Aim 1: Copy word for word the passage of the interview that begins at the words "It’s hard to" and stops after the words "me right out!".

Provided text:
Dragon Door: When did you start your career as a personal trainer?

Stephen Llewellyn: I've been a personal trainer for about two years now. I used to be a social worker, so I have always been interested in helping people and problem solving. Personal training seemed like a different kind of problem solving and involved an activity that I really enjoyed. The idea of helping people with something I have a real passion for seemed like a no-brainer to be honest. I knew that personal training is a difficult, competitive industry, but I wasn't getting any younger so I decided to give it a go.

Dragon Door: What inspired you to go to the PCC workshop?

Stephen Llewellyn: About four years ago, I got into calisthenics and bodyweight exercise. Like many other people, I’d somehow discovered Convict Conditioning which was a real game-changing eye-opener. And to be honest, I never really enjoyed lifting barbells that much. I didn’t dislike lifting weights, but as soon as I saw Convict Conditioning and what I could achieve without lifting weights, it blew my mind! Soon after, I saw people like yourself and obviously Al and Danny online. I also wanted to replicate some of the things I saw going on in the Street Workout scene which looked so cool. Seeing how well-built these guys were blew away the old myth that I had to lift weights. Obviously, when I saw that there was a bodyweight certification and the chance to meet some of the Dragon Door guys and Al and Danny, I knew I had to do it.

Dragon Door: What’s your favorite move from Convict Conditioning or the PCC?

Stephen Llewellyn: It's like opening a bag of sweeties. At the PCC, I absolutely loved having a go at the flags. Before the PCC, I could do a clutch flag, but I had never really done any variation of the straight arm flags, and I managed to get a chamber hold. Danny helped me the first time, but the next time I just kind of jumped into it and really shocked myself! I think the flags are just incredible. I struggle with static holds like the flags and levers—those things are kind of my nemesis.

It’s hard to pick favorites because it is all such awesome stuff. The icing on the cake for me was doing a bridge while supporting Danny's weight. I never thought I'd be able to bridge with an 80kg man standing on me!
Stephen Llewellyn Bridging and supporting Danny

Dragon Door: When did you run the London Marathon?

Stephen Llewellyn: In 2010. I was really into running, especially the serotonin/dopamine "buzz" I used to get from it. The marathon was something I wanted to tick off my bucket list. And to be honest, I have done very little running since then. Training for it kind of ruined my knees, but those pistol squats sorted me right out!

Dragon Door: Did you also start with pistols because of Convict Conditioning?

Stephen Llewellyn: Yes, I saw them the book, then I watched Al and Danny doing them on YouTube along with some of the other Street Workout guys. I thought it was a brilliant way to build my legs without having to back squat. I was never really comfortable with a heavy load on my back. Finding a way to really push myself without any weight just ticked all the boxes. I learned it as quickly as I could, and never looked back. My legs are stronger now at nearly forty than when I was in my twenties.

Dragon Door: Are you working with a particular demographic in your personal training business?

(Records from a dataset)
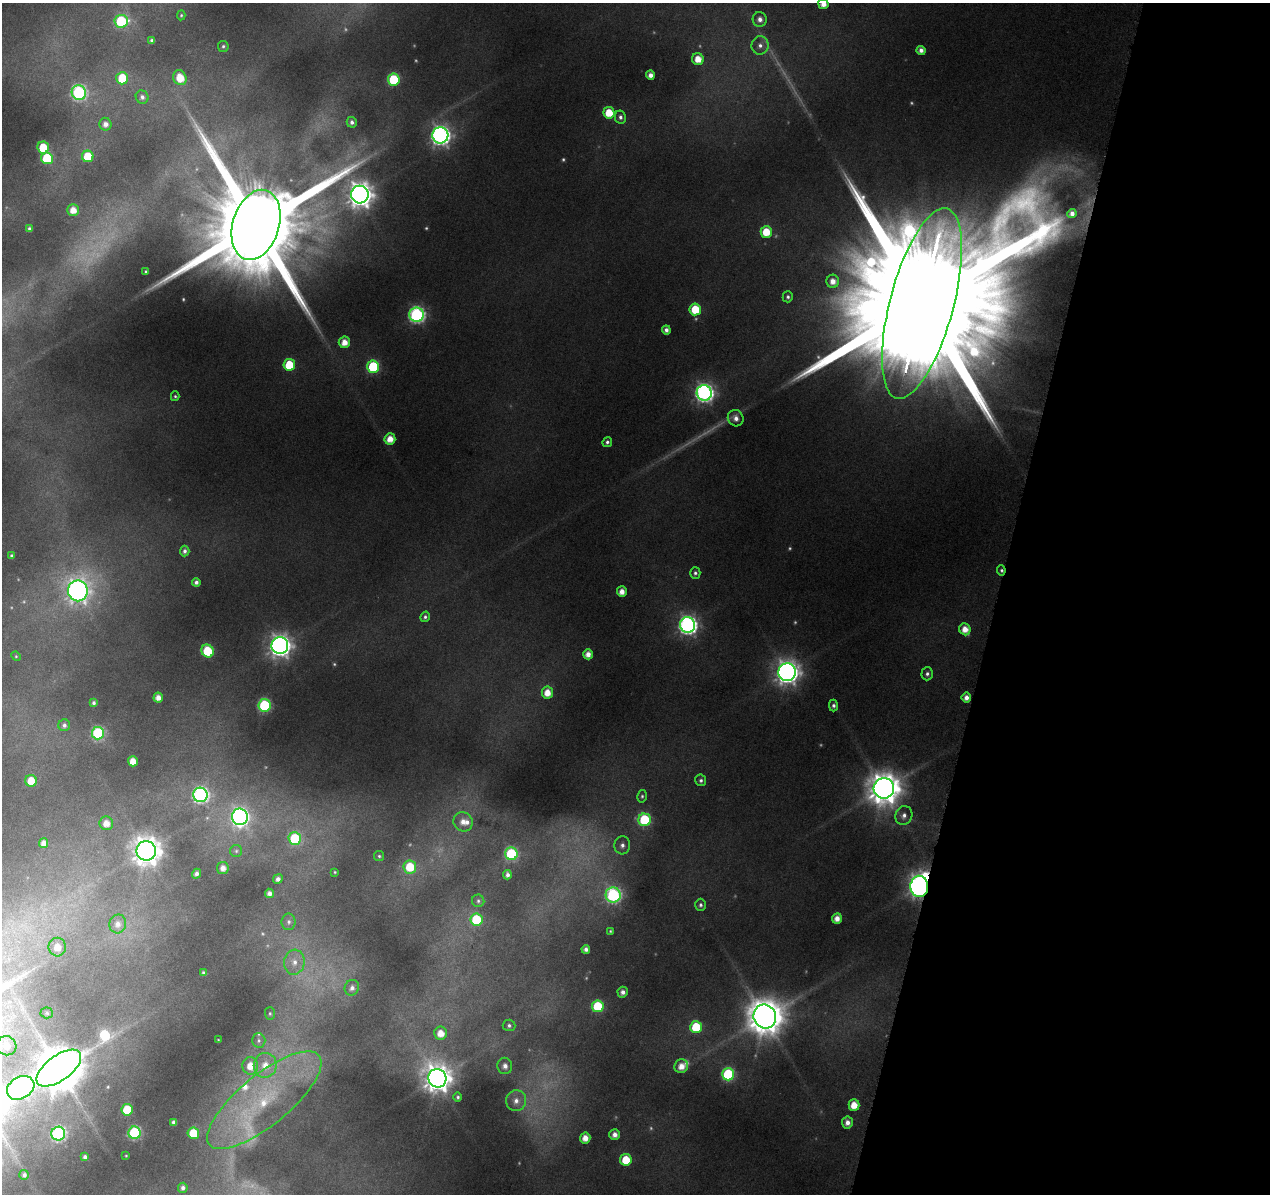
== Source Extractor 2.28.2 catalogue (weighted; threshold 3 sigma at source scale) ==
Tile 8 of 4 x 4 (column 4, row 2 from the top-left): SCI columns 3804-5071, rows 2617-3808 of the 5091 x 5324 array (HDU 1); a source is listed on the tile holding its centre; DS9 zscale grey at full resolution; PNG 1272 x 1196 px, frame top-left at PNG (2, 3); each listed source drawn as its Kron ellipse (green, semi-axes under 4 px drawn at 4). Shown black and unused: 22% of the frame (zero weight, under 4 of 8 exposures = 2% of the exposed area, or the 3 px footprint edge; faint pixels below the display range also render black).
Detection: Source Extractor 2.28.2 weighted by HDU 2 'WHT'; one run over the whole footprint, this tile lists its part. Background 0.093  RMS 0.0096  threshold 0.0392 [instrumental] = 3 sigma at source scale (4.09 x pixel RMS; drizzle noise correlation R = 1.36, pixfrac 0.8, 0.0396/0.0396 arcsec/px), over >= 5 px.
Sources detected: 172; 23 too faint to see at this stretch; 1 inside a brighter object's white glare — neither listed nor drawn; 5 inside a brighter listed object's ellipse — not listed separately; the other 143 listed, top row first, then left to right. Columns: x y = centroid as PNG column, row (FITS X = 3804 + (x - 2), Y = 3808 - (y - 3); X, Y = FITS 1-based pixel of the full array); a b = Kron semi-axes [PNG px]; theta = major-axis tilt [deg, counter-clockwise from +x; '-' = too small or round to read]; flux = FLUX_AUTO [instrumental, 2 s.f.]
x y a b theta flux
823 4 5 5 - 8.4
181 15 5 4 - 1.3
760 19 7 7 - 5.9
121 21 7 6 - 79
152 40 4 3 - 2.4
760 45 9 8 - 6
223 46 5 5 - 1.9
921 50 4 4 - 4.9
698 59 6 6 - 14
650 75 5 4 - 6.4
122 78 6 6 - 31
180 78 8 6 -65 19
394 79 6 6 - 63
79 93 7 7 - 180
142 97 7 6 - 3.8
609 113 6 5 - 22
620 117 6 5 - 3.1
352 122 5 5 - 3.4
105 124 6 6 - 5.8
440 135 8 8 - 470
43 147 6 5 - 30
88 156 6 6 - 36
47 158 6 6 - 59
360 195 9 8 - 1000
73 210 6 6 - 11
1072 214 5 4 - 4.9
256 225 36 23 74 32000
29 229 3 3 - 2.1
766 232 6 5 - 22
146 272 3 3 - 1.3
833 281 6 6 - 9.1
788 297 5 5 - 2.3
922 303 98 32 75 110000
695 309 6 5 - 31
417 315 7 7 - 250
666 330 4 4 - 4.1
344 342 6 5 - 11
289 365 6 6 - 38
373 367 6 6 - 77
704 393 8 7 - 420
175 396 5 4 - 1.5
736 418 8 7 - 6.3
390 439 5 5 - 13
607 442 5 4 - 2.3
185 551 5 5 - 3.2
11 556 3 3 - 1.7
1001 570 5 4 - 1.7
695 573 5 5 - 2.4
196 582 4 4 - 3.5
78 591 10 9 - 660
622 592 5 5 - 8.6
425 617 5 4 - 2.2
688 625 8 7 - 420
965 629 6 5 - 11
280 646 8 8 - 690
208 651 6 6 - 44
588 654 5 5 - 8.3
16 656 5 4 - 1
787 672 9 8 - 840
927 674 6 5 - 2.8
547 693 6 5 - 13
158 697 5 5 - 7.7
966 698 5 5 - 6.2
94 703 4 3 - 2.1
264 705 6 6 - 100
833 705 6 4 -89 2.6
64 725 6 6 - 2.8
98 733 6 6 - 110
133 761 5 5 - 12
701 780 6 5 - 2.5
31 781 6 6 - 19
884 788 10 10 - 1900
200 795 7 7 - 260
642 796 6 5 - 1.8
904 816 10 8 63 5.2
240 817 8 8 - 340
645 820 6 6 - 82
463 822 10 9 - 9.1
106 823 7 6 - 9.9
295 839 6 6 - 58
44 843 5 4 - 6.9
622 845 9 8 - 5.2
146 851 10 9 - 1500
236 851 6 6 - 1.9
511 854 6 6 - 100
379 856 5 5 - 1.5
410 867 6 6 - 29
223 868 6 6 - 7.2
335 872 3 3 - 0.82
196 874 5 4 - 4
507 875 4 4 - 3.3
278 879 5 4 - 4.5
919 886 10 9 - 760
269 893 4 4 - 5.3
613 895 7 7 - 200
478 901 6 6 - 2.2
701 905 6 5 - 2.6
837 918 5 5 - 9
476 919 6 6 - 48
289 922 8 7 - 3.5
118 924 9 8 - 7.6
610 931 3 3 - 1.1
57 947 9 8 - 14
586 949 4 4 - 3.6
294 962 12 10 82 9.9
203 973 4 3 - 2.1
352 988 8 7 - 4.8
623 992 5 5 - 5
598 1006 6 6 - 57
47 1013 6 5 - 1.8
270 1013 6 5 - 1.6
765 1017 12 11 - 2600
509 1025 6 6 - 2.5
696 1027 6 6 - 47
441 1033 6 6 - 13
218 1040 3 2 - 0.57
259 1040 7 7 - 3
6 1046 10 9 - 10
265 1065 12 11 - 16
250 1066 9 8 - 15
505 1066 8 7 - 6.7
681 1066 7 6 - 11
59 1068 26 12 36 4600
728 1074 6 6 - 96
437 1078 9 9 - 1300
21 1088 14 11 30 340
458 1097 4 4 - 1.8
264 1100 71 25 39 120
516 1101 10 10 - 8.7
854 1105 5 5 - 17
127 1110 6 5 - 35
174 1122 4 4 - 3.4
847 1122 6 5 - 6.5
135 1133 6 6 - 110
193 1133 6 5 - 29
58 1134 7 6 - 160
615 1135 5 5 - 6.5
585 1138 5 5 - 11
126 1156 3 2 - 0.62
85 1157 4 4 - 2.7
626 1160 6 5 - 28
24 1175 5 5 - 2.9
183 1188 5 4 - 3.6
Overlapping masked pixels (flux is a lower limit): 3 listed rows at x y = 922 303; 1001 570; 919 886
Isophote crosses this tile's border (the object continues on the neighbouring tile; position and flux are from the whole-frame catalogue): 2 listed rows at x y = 823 4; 21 1088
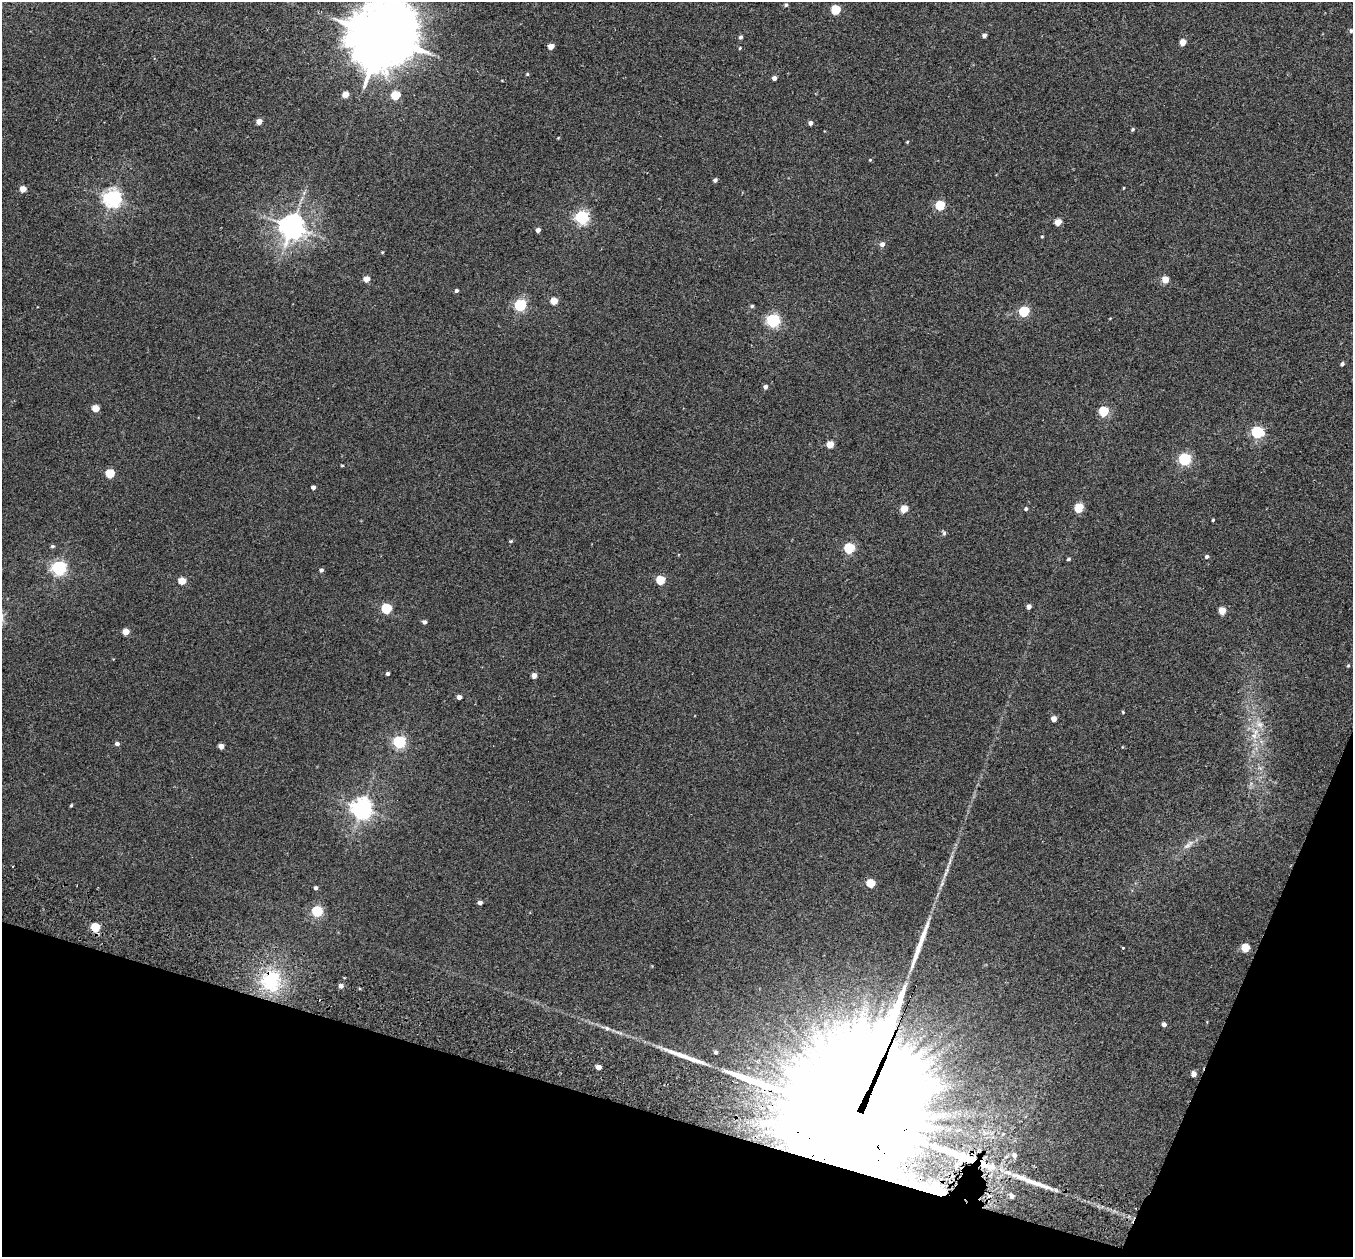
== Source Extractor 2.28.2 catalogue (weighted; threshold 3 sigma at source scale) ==
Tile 15 of 4 x 4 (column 3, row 4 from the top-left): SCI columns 2728-4078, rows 320-1574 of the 5452 x 5530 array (HDU 1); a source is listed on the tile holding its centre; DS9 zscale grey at full resolution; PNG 1355 x 1259 px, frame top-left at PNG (2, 2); no overlay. Shown black and unused: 15% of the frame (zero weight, under 2 of 3 exposures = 3% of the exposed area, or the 3 px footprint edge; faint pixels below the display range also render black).
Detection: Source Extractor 2.28.2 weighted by HDU 2 'WHT'; one run over the whole footprint, this tile lists its part. Background 0.0409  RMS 0.007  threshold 0.0316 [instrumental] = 3 sigma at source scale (4.5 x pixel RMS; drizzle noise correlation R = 1.50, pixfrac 1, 0.05/0.05 arcsec/px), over >= 5 px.
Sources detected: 107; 3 long thin detections or spike segments (spike, bleed or trail) — not listed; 2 inside a brighter listed object's ellipse — not listed separately; the other 102 listed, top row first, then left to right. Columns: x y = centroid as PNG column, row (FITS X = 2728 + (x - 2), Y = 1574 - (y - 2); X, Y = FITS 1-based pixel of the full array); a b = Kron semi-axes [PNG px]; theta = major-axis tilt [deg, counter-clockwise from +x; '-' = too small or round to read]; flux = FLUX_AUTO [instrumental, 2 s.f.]
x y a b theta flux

Aim 2: Locate every line of the records that holds the word "Background" and copy each of those lines. Case counts.

Correct result 1:
It’s hard to pick favorites because it is all such awesome stuff. The icing on the cake for me was doing a bridge while supporting Danny's weight. I never thought I'd be able to bridge with an 80kg man standing on me!
Stephen Llewellyn Bridging and supporting Danny

Dragon Door: When did you run the London Marathon?

Stephen Llewellyn: In 2010. I was really into running, especially the serotonin/dopamine "buzz" I used to get from it. The marathon was something I wanted to tick off my bucket list. And to be honest, I have done very little running since then. Training for it kind of ruined my knees, but those pistol squats sorted me right out!

Correct result 2:
Detection: Source Extractor 2.28.2 weighted by HDU 2 'WHT'; one run over the whole footprint, this tile lists its part. Background 0.093  RMS 0.0096  threshold 0.0392 [instrumental] = 3 sigma at source scale (4.09 x pixel RMS; drizzle noise correlation R = 1.36, pixfrac 0.8, 0.0396/0.0396 arcsec/px), over >= 5 px.
Detection: Source Extractor 2.28.2 weighted by HDU 2 'WHT'; one run over the whole footprint, this tile lists its part. Background 0.0409  RMS 0.007  threshold 0.0316 [instrumental] = 3 sigma at source scale (4.5 x pixel RMS; drizzle noise correlation R = 1.50, pixfrac 1, 0.05/0.05 arcsec/px), over >= 5 px.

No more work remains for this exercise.